== EXERCISE AIM ==
Would you please return the line containing "vfov_deg: 87.5" and all the lines after it through the end of the records below, unchanged and on their own?

** PROVIDED DATA follows **

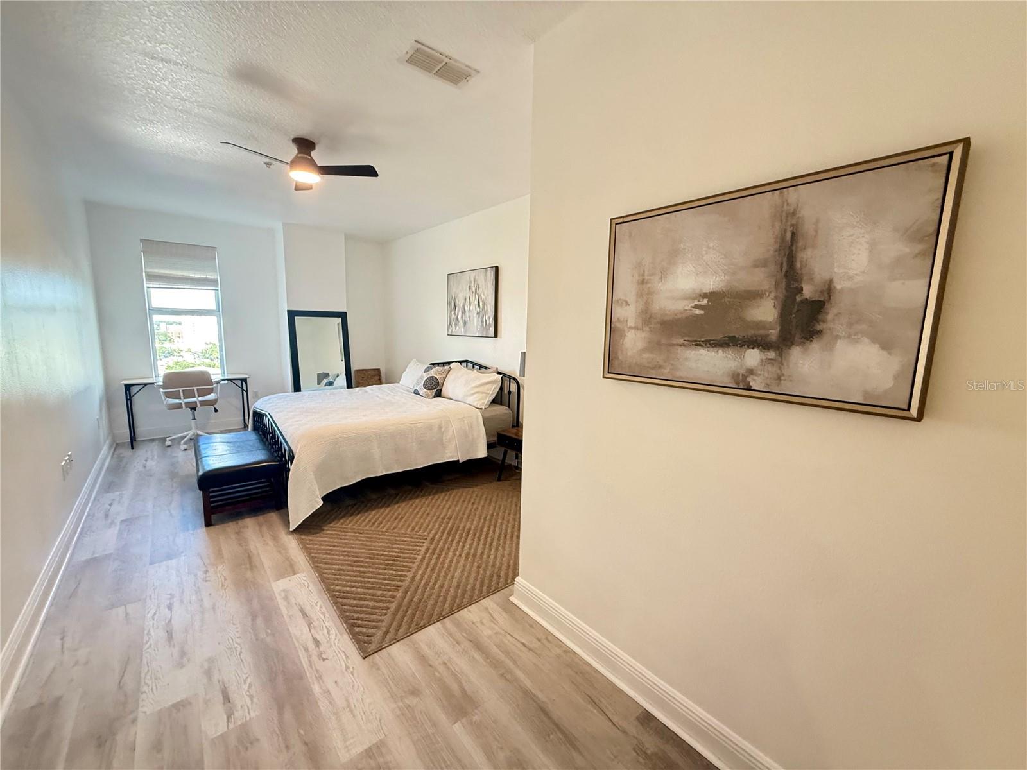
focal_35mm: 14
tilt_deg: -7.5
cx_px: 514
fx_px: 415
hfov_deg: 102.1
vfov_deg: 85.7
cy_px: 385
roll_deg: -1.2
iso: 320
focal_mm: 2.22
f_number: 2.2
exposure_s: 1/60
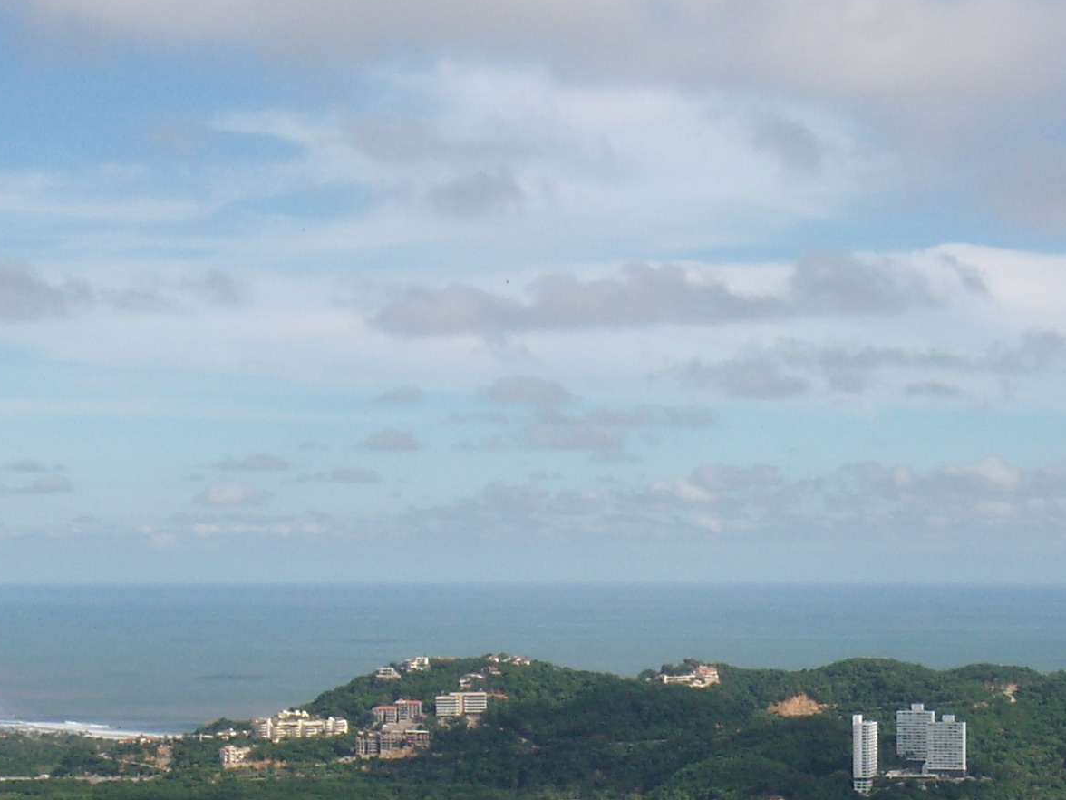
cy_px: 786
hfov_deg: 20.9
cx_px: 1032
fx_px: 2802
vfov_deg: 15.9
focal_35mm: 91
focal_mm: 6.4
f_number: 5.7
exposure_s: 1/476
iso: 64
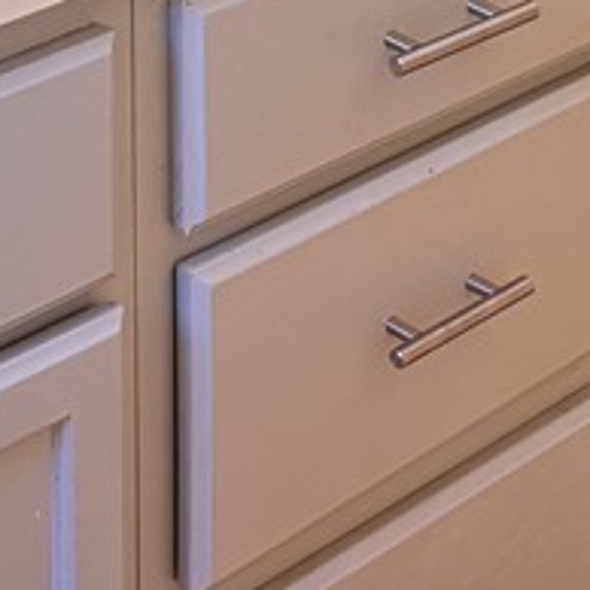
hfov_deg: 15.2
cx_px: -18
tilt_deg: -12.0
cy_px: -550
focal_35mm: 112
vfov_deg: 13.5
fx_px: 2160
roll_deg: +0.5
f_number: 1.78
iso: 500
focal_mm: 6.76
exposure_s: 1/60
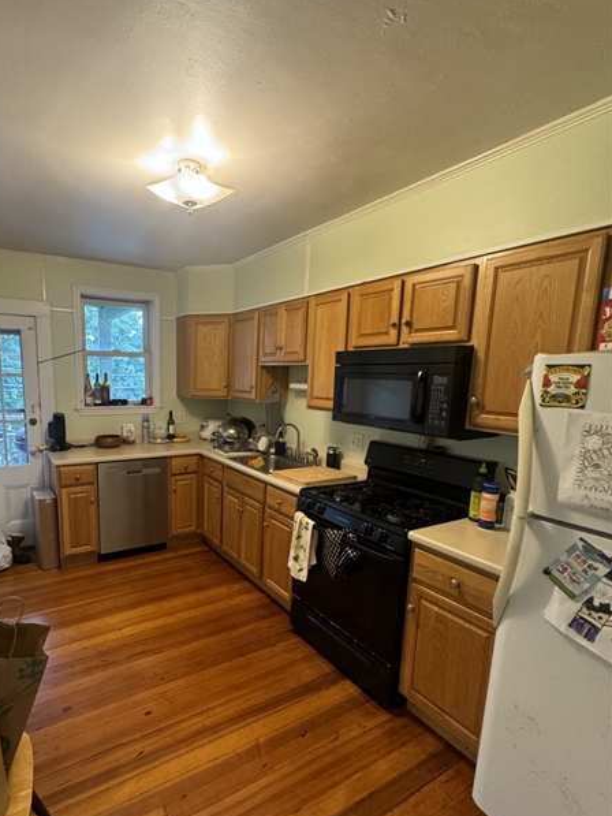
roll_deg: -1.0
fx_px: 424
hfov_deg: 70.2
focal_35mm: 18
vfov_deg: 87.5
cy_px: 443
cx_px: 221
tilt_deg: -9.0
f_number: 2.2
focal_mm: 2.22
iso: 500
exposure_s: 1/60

** End of PROVIDED DATA **

== EXERCISE OUTPUT ==
vfov_deg: 87.5
cy_px: 443
cx_px: 221
tilt_deg: -9.0
f_number: 2.2
focal_mm: 2.22
iso: 500
exposure_s: 1/60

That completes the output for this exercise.